» **Work instructions**:
Convert every line of the data below into a JSON array of strings, one string per line, omitting blank lines. Leave the picture out of the answer.

» **Records to use**:
┌──
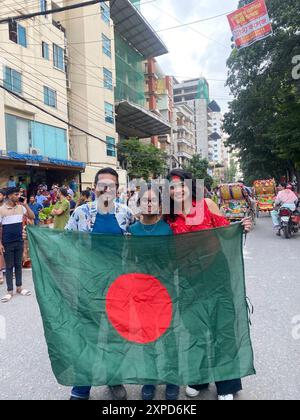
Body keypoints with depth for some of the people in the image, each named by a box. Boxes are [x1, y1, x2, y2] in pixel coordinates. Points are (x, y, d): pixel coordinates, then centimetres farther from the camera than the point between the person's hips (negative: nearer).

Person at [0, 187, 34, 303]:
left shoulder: (21, 207, 2)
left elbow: (32, 217, -1)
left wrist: (26, 205, -10)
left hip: (19, 242, 3)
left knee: (18, 265, 12)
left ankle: (19, 287, 24)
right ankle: (10, 291, 15)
└──
» **Expected output**:
[
  "Body keypoints with depth for some of the people in the image, each named by a box. Boxes are [x1, y1, x2, y2] in pixel coordinates. Points are (x, y, d): pixel coordinates, then centimetres farther from the camera than the point between the person's hips (negative: nearer).",
  "Person at [0, 187, 34, 303]:",
  "left shoulder: (21, 207, 2)",
  "left elbow: (32, 217, -1)",
  "left wrist: (26, 205, -10)",
  "left hip: (19, 242, 3)",
  "left knee: (18, 265, 12)",
  "left ankle: (19, 287, 24)",
  "right ankle: (10, 291, 15)"
]